# Alphamax 32 vs 35



## purplecoffin (Feb 24, 2009)

Sounds like they have the 35 in stock. :smile: Otherwise, it shouldn't be tragic either way. There are a couple of long draw archers that I know shooting 30" ata bows very well.
Shoot both and buy what YOU like.
Don


----------



## Binney59 (Nov 28, 2008)

Normally I would think the same thing, but in this case they had way more 32's than 35's so I think he was giving his honest opinion. Just wanted to see if there was any advantage to either size bow assuming DL remains the same. 
Thanks!


----------



## popeye7777 (Apr 18, 2005)

In my opinion the 35 draws more smoothly and is more forgiving to shooting problems.


----------



## Binney59 (Nov 28, 2008)

anyone else? More insight?


----------



## Rip Steele (Feb 11, 2009)

You will be able to hold the bow steadier, and the draw with be a little smoother. If you plan on hunting in a blind or stalking I would still go with the 32. If your gonna just stand hunt and 3D go with the 35 IMO.


----------



## Upa (Mar 15, 2010)

Rip Steele said:


> You will be able to hold the bow steadier, and the draw with be a little smoother. If you plan on hunting in a blind or stalking I would still go with the 32. If your gonna just stand hunt and 3D go with the 35 IMO.

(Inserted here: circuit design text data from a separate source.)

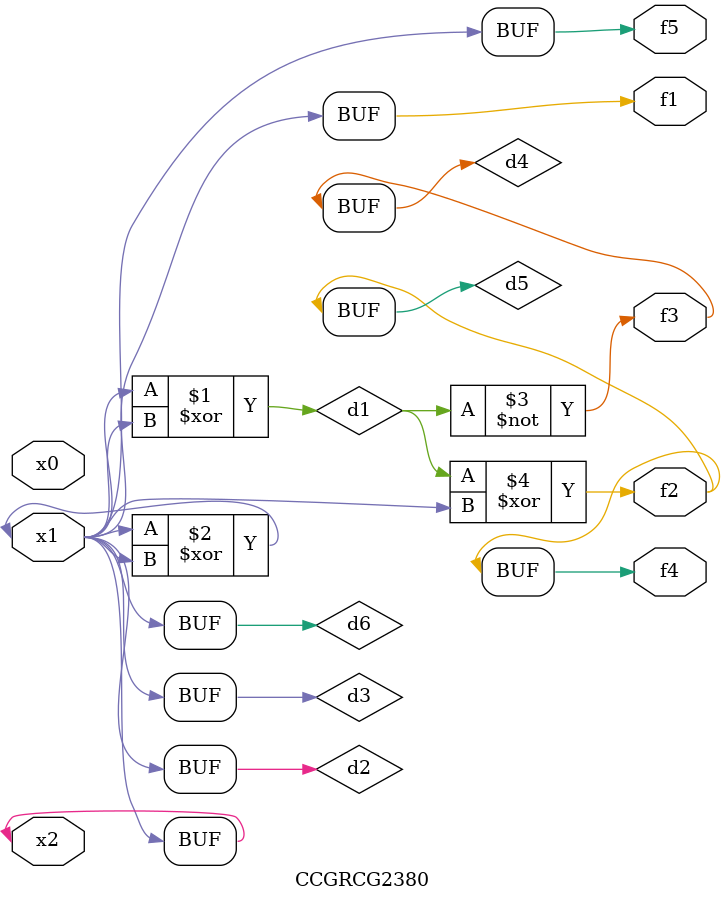
<source format=v>
module CCGRCG2380(
	input x0, x1, x2,
	output f1, f2, f3, f4, f5
);

	wire d1, d2, d3, d4, d5, d6;

	xor (d1, x1, x2);
	buf (d2, x1, x2);
	xor (d3, x1, x2);
	nor (d4, d1);
	xor (d5, d1, d2);
	buf (d6, d2, d3);
	assign f1 = d6;
	assign f2 = d5;
	assign f3 = d4;
	assign f4 = d5;
	assign f5 = d6;
endmodule

</source>
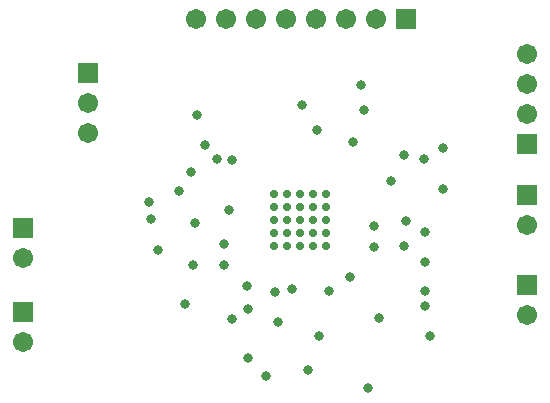
<source format=gbr>
%TF.GenerationSoftware,Altium Limited,Altium Designer,22.9.1 (49)*%
G04 Layer_Color=16711935*
%FSLAX45Y45*%
%MOMM*%
%TF.SameCoordinates,B14F6F0A-716E-4177-8A15-EB0EAC97BD69*%
%TF.FilePolarity,Negative*%
%TF.FileFunction,Soldermask,Bot*%
%TF.Part,Single*%
G01*
G75*
%TA.AperFunction,ComponentPad*%
%ADD23R,1.70320X1.70320*%
%ADD24C,1.70320*%
%ADD25R,1.70320X1.70320*%
%TA.AperFunction,ViaPad*%
%ADD26C,0.83820*%
%ADD27C,0.70320*%
D23*
X825500Y3314700D02*
D03*
X4546600Y1524000D02*
D03*
Y2286000D02*
D03*
X279400Y2006600D02*
D03*
Y1295400D02*
D03*
X4546600Y2717800D02*
D03*
D24*
X825500Y3060700D02*
D03*
Y2806700D02*
D03*
X4546600Y1270000D02*
D03*
Y2032000D02*
D03*
X279400Y1752600D02*
D03*
Y1041400D02*
D03*
X3263900Y3771900D02*
D03*
X3009900D02*
D03*
X2755900D02*
D03*
X2501900D02*
D03*
X2247900D02*
D03*
X1993900D02*
D03*
X1739900D02*
D03*
X4546600Y3479800D02*
D03*
Y3225800D02*
D03*
Y2971800D02*
D03*
D25*
X3517900Y3771900D02*
D03*
D26*
X1752600Y2959100D02*
D03*
X3136900Y3213100D02*
D03*
X3835400Y2679700D02*
D03*
Y2336800D02*
D03*
X3682200Y1969300D02*
D03*
X3683000Y1714500D02*
D03*
Y1473200D02*
D03*
X3682200Y1345400D02*
D03*
X3721100Y1092200D02*
D03*
X2336800Y749300D02*
D03*
X2184400Y901700D02*
D03*
X1651000Y1358900D02*
D03*
X1422400Y1816100D02*
D03*
X1358900Y2082800D02*
D03*
X1347000Y2223300D02*
D03*
X2641600Y3048000D02*
D03*
X2767800Y2832900D02*
D03*
X1816100Y2705100D02*
D03*
X2044700Y2578100D02*
D03*
X3161500Y3009100D02*
D03*
X3073400Y2730500D02*
D03*
X1981200Y1866900D02*
D03*
X2021700Y2157920D02*
D03*
X1738300Y2046300D02*
D03*
X3517100Y2069300D02*
D03*
X1981200Y1689100D02*
D03*
X2044700Y1231900D02*
D03*
X3670300Y2590800D02*
D03*
X3251200Y2019300D02*
D03*
X3390900Y2400300D02*
D03*
X3504400Y2628100D02*
D03*
X3251200Y1841500D02*
D03*
X3504400Y1853400D02*
D03*
X2870200Y1473200D02*
D03*
X2413000Y1460500D02*
D03*
X2556140Y1490003D02*
D03*
X2439200Y1207300D02*
D03*
X2185200Y1321600D02*
D03*
X2171700Y1511300D02*
D03*
X2687300Y807700D02*
D03*
X3200400Y647700D02*
D03*
X2780500Y1093000D02*
D03*
X3288500Y1245400D02*
D03*
X3048000Y1587500D02*
D03*
X1715300Y1689900D02*
D03*
X1601000Y2323300D02*
D03*
X1701800Y2476500D02*
D03*
X1918500Y2590000D02*
D03*
D27*
X2399900Y2293700D02*
D03*
X2509900D02*
D03*
X2619900D02*
D03*
X2729900D02*
D03*
X2839900D02*
D03*
X2399900Y2183700D02*
D03*
X2509900D02*
D03*
X2619900D02*
D03*
X2729900D02*
D03*
X2839900D02*
D03*
X2399900Y2073700D02*
D03*
X2509900D02*
D03*
X2619900D02*
D03*
X2729900D02*
D03*
X2839900D02*
D03*
X2399900Y1963700D02*
D03*
X2509900D02*
D03*
X2619900D02*
D03*
X2729900D02*
D03*
X2839900D02*
D03*
X2399900Y1853700D02*
D03*
X2509900D02*
D03*
X2619900D02*
D03*
X2729900D02*
D03*
X2839900D02*
D03*
%TF.MD5,c9c2847d34a6c004c43fc334116fbd69*%
M02*

</source>
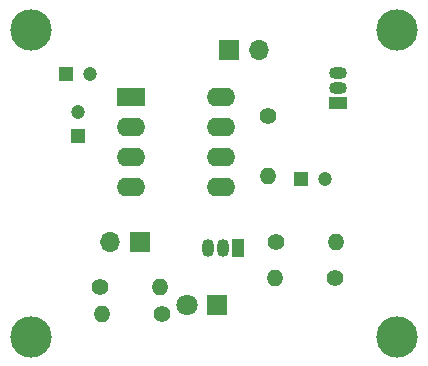
<source format=gbr>
%TF.GenerationSoftware,KiCad,Pcbnew,(5.1.12)-1*%
%TF.CreationDate,2023-08-26T19:40:57+05:30*%
%TF.ProjectId,clap switch,636c6170-2073-4776-9974-63682e6b6963,rev?*%
%TF.SameCoordinates,Original*%
%TF.FileFunction,Copper,L1,Top*%
%TF.FilePolarity,Positive*%
%FSLAX46Y46*%
G04 Gerber Fmt 4.6, Leading zero omitted, Abs format (unit mm)*
G04 Created by KiCad (PCBNEW (5.1.12)-1) date 2023-08-26 19:40:57*
%MOMM*%
%LPD*%
G01*
G04 APERTURE LIST*
%TA.AperFunction,ComponentPad*%
%ADD10O,1.700000X1.700000*%
%TD*%
%TA.AperFunction,ComponentPad*%
%ADD11R,1.700000X1.700000*%
%TD*%
%TA.AperFunction,ComponentPad*%
%ADD12C,1.800000*%
%TD*%
%TA.AperFunction,ComponentPad*%
%ADD13R,1.800000X1.800000*%
%TD*%
%TA.AperFunction,ComponentPad*%
%ADD14O,2.400000X1.600000*%
%TD*%
%TA.AperFunction,ComponentPad*%
%ADD15R,2.400000X1.600000*%
%TD*%
%TA.AperFunction,ComponentPad*%
%ADD16R,1.500000X1.050000*%
%TD*%
%TA.AperFunction,ComponentPad*%
%ADD17O,1.500000X1.050000*%
%TD*%
%TA.AperFunction,ComponentPad*%
%ADD18O,1.400000X1.400000*%
%TD*%
%TA.AperFunction,ComponentPad*%
%ADD19C,1.400000*%
%TD*%
%TA.AperFunction,ComponentPad*%
%ADD20R,1.050000X1.500000*%
%TD*%
%TA.AperFunction,ComponentPad*%
%ADD21O,1.050000X1.500000*%
%TD*%
%TA.AperFunction,ComponentPad*%
%ADD22C,1.200000*%
%TD*%
%TA.AperFunction,ComponentPad*%
%ADD23R,1.200000X1.200000*%
%TD*%
%TA.AperFunction,ViaPad*%
%ADD24C,3.500000*%
%TD*%
G04 APERTURE END LIST*
D10*
%TO.P,6V1,2*%
%TO.N,Earth*%
X162290000Y-75750000D03*
D11*
%TO.P,6V1,1*%
%TO.N,Net-(6V1-Pad1)*%
X159750000Y-75750000D03*
%TD*%
D12*
%TO.P,D1,2*%
%TO.N,Net-(D1-Pad2)*%
X156210000Y-97350000D03*
D13*
%TO.P,D1,1*%
%TO.N,Earth*%
X158750000Y-97350000D03*
%TD*%
D14*
%TO.P,U1,8*%
%TO.N,Net-(6V1-Pad1)*%
X159120000Y-79750000D03*
%TO.P,U1,4*%
X151500000Y-87370000D03*
%TO.P,U1,7*%
%TO.N,Net-(C2-Pad1)*%
X159120000Y-82290000D03*
%TO.P,U1,3*%
%TO.N,Net-(R1-Pad1)*%
X151500000Y-84830000D03*
%TO.P,U1,6*%
%TO.N,Net-(C2-Pad1)*%
X159120000Y-84830000D03*
%TO.P,U1,2*%
%TO.N,Net-(C3-Pad1)*%
X151500000Y-82290000D03*
%TO.P,U1,5*%
%TO.N,Net-(C1-Pad1)*%
X159120000Y-87370000D03*
D15*
%TO.P,U1,1*%
%TO.N,Earth*%
X151500000Y-79750000D03*
%TD*%
D10*
%TO.P,MK1,2*%
%TO.N,Net-(6V1-Pad1)*%
X149710000Y-92000000D03*
D11*
%TO.P,MK1,1*%
%TO.N,Net-(MK1-Pad1)*%
X152250000Y-92000000D03*
%TD*%
D16*
%TO.P,Q2,1*%
%TO.N,Net-(C3-Pad2)*%
X169000000Y-80250000D03*
D17*
%TO.P,Q2,3*%
%TO.N,Earth*%
X169000000Y-77710000D03*
%TO.P,Q2,2*%
%TO.N,Net-(Q1-Pad1)*%
X169000000Y-78980000D03*
%TD*%
D18*
%TO.P,R5,2*%
%TO.N,Earth*%
X163670000Y-95000000D03*
D19*
%TO.P,R5,1*%
%TO.N,Net-(MK1-Pad1)*%
X168750000Y-95000000D03*
%TD*%
D18*
%TO.P,R4,2*%
%TO.N,Net-(Q1-Pad1)*%
X163068000Y-86360000D03*
D19*
%TO.P,R4,1*%
%TO.N,Net-(6V1-Pad1)*%
X163068000Y-81280000D03*
%TD*%
D18*
%TO.P,R3,2*%
%TO.N,Net-(C3-Pad2)*%
X168830000Y-92000000D03*
D19*
%TO.P,R3,1*%
%TO.N,Net-(6V1-Pad1)*%
X163750000Y-92000000D03*
%TD*%
D18*
%TO.P,R2,2*%
%TO.N,Net-(C2-Pad1)*%
X149030000Y-98070000D03*
D19*
%TO.P,R2,1*%
%TO.N,Net-(6V1-Pad1)*%
X154110000Y-98070000D03*
%TD*%
D18*
%TO.P,R1,2*%
%TO.N,Net-(D1-Pad2)*%
X153930000Y-95770000D03*
D19*
%TO.P,R1,1*%
%TO.N,Net-(R1-Pad1)*%
X148850000Y-95770000D03*
%TD*%
D20*
%TO.P,Q1,1*%
%TO.N,Net-(Q1-Pad1)*%
X160500000Y-92500000D03*
D21*
%TO.P,Q1,3*%
%TO.N,Earth*%
X157960000Y-92500000D03*
%TO.P,Q1,2*%
%TO.N,Net-(MK1-Pad1)*%
X159230000Y-92500000D03*
%TD*%
D22*
%TO.P,C3,2*%
%TO.N,Net-(C3-Pad2)*%
X167862000Y-86614000D03*
D23*
%TO.P,C3,1*%
%TO.N,Net-(C3-Pad1)*%
X165862000Y-86614000D03*
%TD*%
D22*
%TO.P,C2,2*%
%TO.N,Earth*%
X147000000Y-81000000D03*
D23*
%TO.P,C2,1*%
%TO.N,Net-(C2-Pad1)*%
X147000000Y-83000000D03*
%TD*%
D22*
%TO.P,C1,2*%
%TO.N,Earth*%
X148000000Y-77750000D03*
D23*
%TO.P,C1,1*%
%TO.N,Net-(C1-Pad1)*%
X146000000Y-77750000D03*
%TD*%
D24*
%TO.N,*%
X174000000Y-100000000D03*
X143000000Y-100000000D03*
X143000000Y-74000000D03*
X174000000Y-74000000D03*
%TD*%
M02*

</source>
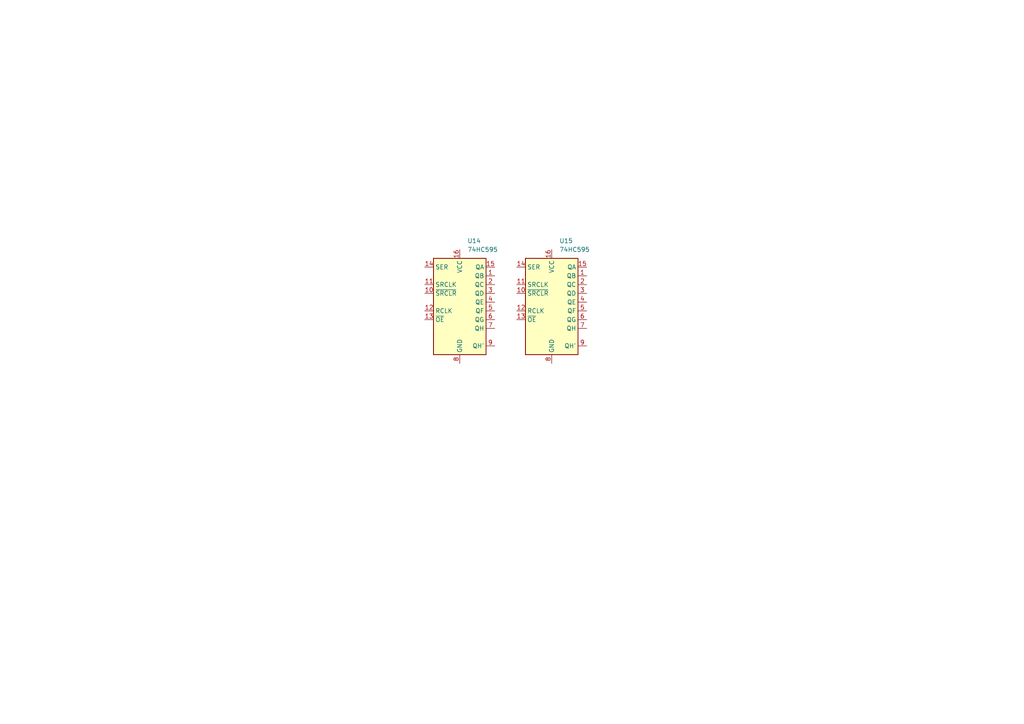
<source format=kicad_sch>
(kicad_sch
	(version 20231120)
	(generator "eeschema")
	(generator_version "8.0")
	(uuid "62ed20db-3e65-46bd-a23b-3131a0e5bfbf")
	(paper "A4")
	
	(symbol
		(lib_id "74xx:74HC595")
		(at 133.35 87.63 0)
		(unit 1)
		(exclude_from_sim no)
		(in_bom yes)
		(on_board yes)
		(dnp no)
		(fields_autoplaced yes)
		(uuid "8f837312-ff6b-44c6-b00d-0199a586cb32")
		(property "Reference" "U14"
			(at 135.5441 69.85 0)
			(effects
				(font
					(size 1.27 1.27)
				)
				(justify left)
			)
		)
		(property "Value" "74HC595"
			(at 135.5441 72.39 0)
			(effects
				(font
					(size 1.27 1.27)
				)
				(justify left)
			)
		)
		(property "Footprint" ""
			(at 133.35 87.63 0)
			(effects
				(font
					(size 1.27 1.27)
				)
				(hide yes)
			)
		)
		(property "Datasheet" "https://assets.nexperia.com/documents/data-sheet/74HC_HCT595.pdf"
			(at 133.35 87.63 0)
			(effects
				(font
					(size 1.27 1.27)
				)
				(hide yes)
			)
		)
		(property "Description" "8-bit serial in/out Shift Register 3-State Outputs"
			(at 133.35 87.63 0)
			(effects
				(font
					(size 1.27 1.27)
				)
				(hide yes)
			)
		)
		(property "Digikey" "1727-3327-2-ND"
			(at 133.35 87.63 0)
			(effects
				(font
					(size 1.27 1.27)
				)
				(hide yes)
			)
		)
		(property "JLCPCB Rotation Offset" ""
			(at 133.35 87.63 0)
			(effects
				(font
					(size 1.27 1.27)
				)
				(hide yes)
			)
		)
		(pin "7"
			(uuid "7c6a5dc7-eab8-4871-a4fc-0af5eb8aa131")
		)
		(pin "15"
			(uuid "d86475b5-d77a-47ea-82b9-a26ce40e102e")
		)
		(pin "5"
			(uuid "5bab59cd-b9f7-4214-8f1b-4735dc75e4ef")
		)
		(pin "2"
			(uuid "cf4e9319-2636-4f97-87c2-bc82310e442a")
		)
		(pin "12"
			(uuid "bc3dae3b-7ec3-4213-9b84-16435a56fda0")
		)
		(pin "4"
			(uuid "b98f8b2b-488a-4740-8522-b92af179e5d4")
		)
		(pin "14"
			(uuid "42612786-b44b-44e6-a728-7bde837bbbdf")
		)
		(pin "9"
			(uuid "2b042159-70f2-4e37-b190-47f0551ca5a5")
		)
		(pin "16"
			(uuid "ad279077-5cb3-4040-87c4-38bd42a7f858")
		)
		(pin "8"
			(uuid "ab85ada0-d3c4-4b6e-a6dc-bb312740ae64")
		)
		(pin "13"
			(uuid "9d4fe445-c478-44bb-9f65-321adad343e9")
		)
		(pin "1"
			(uuid "8ea9adbd-375d-475d-b9f9-096eb9c5e292")
		)
		(pin "3"
			(uuid "0ddb120b-b9af-44ae-837a-307f17312e77")
		)
		(pin "11"
			(uuid "1b56ee17-40b3-46f5-af40-7fc63ae2d141")
		)
		(pin "6"
			(uuid "89dd2c6c-a8a6-4de3-a52b-94e9519a9424")
		)
		(pin "10"
			(uuid "ccdf22ac-3de5-4720-af08-f9cccc4ad66b")
		)
		(instances
			(project "IchnaeaV3"
				(path "/93408532-1ffa-463d-873c-16289d2b7987/f8cdf9d7-add1-4ff8-8430-918a71e3d1f9/fdf9ed79-d6dc-4b90-81da-ef64aa580205"
					(reference "U14")
					(unit 1)
				)
			)
		)
	)
	(symbol
		(lib_id "74xx:74HC595")
		(at 160.02 87.63 0)
		(unit 1)
		(exclude_from_sim no)
		(in_bom yes)
		(on_board yes)
		(dnp no)
		(fields_autoplaced yes)
		(uuid "b0480a45-a707-418f-a818-5ab33e9fca29")
		(property "Reference" "U15"
			(at 162.2141 69.85 0)
			(effects
				(font
					(size 1.27 1.27)
				)
				(justify left)
			)
		)
		(property "Value" "74HC595"
			(at 162.2141 72.39 0)
			(effects
				(font
					(size 1.27 1.27)
				)
				(justify left)
			)
		)
		(property "Footprint" ""
			(at 160.02 87.63 0)
			(effects
				(font
					(size 1.27 1.27)
				)
				(hide yes)
			)
		)
		(property "Datasheet" "https://assets.nexperia.com/documents/data-sheet/74HC_HCT595.pdf"
			(at 160.02 87.63 0)
			(effects
				(font
					(size 1.27 1.27)
				)
				(hide yes)
			)
		)
		(property "Description" "8-bit serial in/out Shift Register 3-State Outputs"
			(at 160.02 87.63 0)
			(effects
				(font
					(size 1.27 1.27)
				)
				(hide yes)
			)
		)
		(property "Digikey" "1727-3327-2-ND"
			(at 160.02 87.63 0)
			(effects
				(font
					(size 1.27 1.27)
				)
				(hide yes)
			)
		)
		(property "JLCPCB Rotation Offset" ""
			(at 160.02 87.63 0)
			(effects
				(font
					(size 1.27 1.27)
				)
				(hide yes)
			)
		)
		(pin "7"
			(uuid "38e8f659-89dc-43fa-b885-64ab1f012c46")
		)
		(pin "15"
			(uuid "6633fc70-a542-46ac-9a52-576a43d613a2")
		)
		(pin "5"
			(uuid "aed04797-c101-4ad3-a621-de0fccb1db5c")
		)
		(pin "2"
			(uuid "542babc4-64df-494a-a9e7-92342b2865ca")
		)
		(pin "12"
			(uuid "ca6cb797-f717-4fcd-8c6b-9a391e8f2aba")
		)
		(pin "4"
			(uuid "be43be8d-004f-4797-b176-dabfc9252dd5")
		)
		(pin "14"
			(uuid "045559ac-9a8d-491a-a99f-47137700d467")
		)
		(pin "9"
			(uuid "21e57070-7e27-4d1c-9b12-3a1d2e04bc68")
		)
		(pin "16"
			(uuid "b6b5273c-63c9-4854-8a16-b6c102bd9a09")
		)
		(pin "8"
			(uuid "b0af8f6b-f0fc-468d-9bff-858f37cd76eb")
		)
		(pin "13"
			(uuid "a1c7686b-2649-4ded-84af-fc35e443e463")
		)
		(pin "1"
			(uuid "2cfdce19-670e-4f64-9ae0-bb8f2640995b")
		)
		(pin "3"
			(uuid "bc2b2938-281f-43ae-b90a-3a924af26127")
		)
		(pin "11"
			(uuid "cfcbff5d-03e8-494c-b3ec-b6254a57468f")
		)
		(pin "6"
			(uuid "a998dcef-3c18-472e-bf24-f1040494a482")
		)
		(pin "10"
			(uuid "517cefca-1ac0-4c8c-9866-ce461c1be50d")
		)
		(instances
			(project "IchnaeaV3"
				(path "/93408532-1ffa-463d-873c-16289d2b7987/f8cdf9d7-add1-4ff8-8430-918a71e3d1f9/fdf9ed79-d6dc-4b90-81da-ef64aa580205"
					(reference "U15")
					(unit 1)
				)
			)
		)
	)
)
</source>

IMO is the best advice at the moment. 

someone correct me if im wrong but isnt the 32 IBO rated to be faster that the 32?


----------



## rabbithunter (Sep 26, 2008)

*ttt*

with a long draw a longer to axle to axle is better because then you do not get as much arrow pinch on the nock. Which will make it shoot better. Just my opinion.


----------



## MIKEY CUSTOM-G (Oct 5, 2002)

*well*

i'm 5' 7" and a 28.5 draw and I chose the 35 bonecollector over the short one. Why ??? I felt it handled better overall even though its a bit slower. I am not convinced otherwise some 7 months later. great bow.


----------



## Brian F (Jan 8, 2007)

I had the 32 and didn't like the valley on the cam. I am a 28" with the #2 cams there was almost no valley but holy moley was it fast 324fps 70#'s 318 grain victory arrow. I didn't care for the 32 so I sold it and purchased the 35 with the #2 cams at 28.5 and I am right in the middle of the cam for draw legenth and it's very smooth and has a nice valley. I think the 35 is the way to go for you being a 30" draw the string angle wont be so steep. My 35 is just as fast as my 32 but I also am1/2" longer on the 35. Just my 2 cents sir.


----------



## Jacack (Sep 24, 2005)

i went with a 32 with a # 2 cam, i like the bow alot but a buddy bought the 35 set up almost the same as mine, his has 1/2 more draw with same cam and i like the feel of his better. maybe just in my head but i am now shopping for a 35


----------



## bonie (Feb 22, 2008)

*Alphamax*

i have 2, 35 one in color and one in camo both fast but the 32 set the same is faster but not as forgiving.I shot with a hoyt national staff shooter who shoots indoor with a 35 and seen him shot quit a few perfect blue and white 300 rounds with all Xs. In fact he just recently got a second 35, He can have what ever he wants free, I bought his old one for my son.


----------



## hoytalphamax (Jan 26, 2009)

Rip Steele said:


> You will be able to hold the bow steadier, and the draw with be a little smoother. If you plan on hunting in a blind or stalking I would still go with the 32. If your gonna just stand hunt and 3D go with the 35 IMO.


Im with him if your gonna hunt with it 32.Now if its for spots and 3D then i go with a 35.I had the 32 to hunt with but now have a 35 that i got for spots and 3D.I like the 35 much better to shoot target with tho.And the ibo on the 32 is faster the the 35,I had my 35 61 pounds 28 draw shootin 300 fps


----------



## crawdad (Jul 21, 2008)

*Sight Picture*

Correct me if I am wrong, but with a long draw length and a short ATA, your eye is pretty far from the peep, which affects the ease of aiming the bow.

Draw an exagerrated stick man, real tall, long DL, shooting a short bow.
Then draw a short man, short DL, shooting a tall bow. You can see how the eye on the short guy is closer to the string.

That said, I am sure there are plenty of people with long DL who can accurately shoot short ATA bows. Consider also whether you need a short bow for manuerverability in your blind or tree stand.

Just my 2 bits.


----------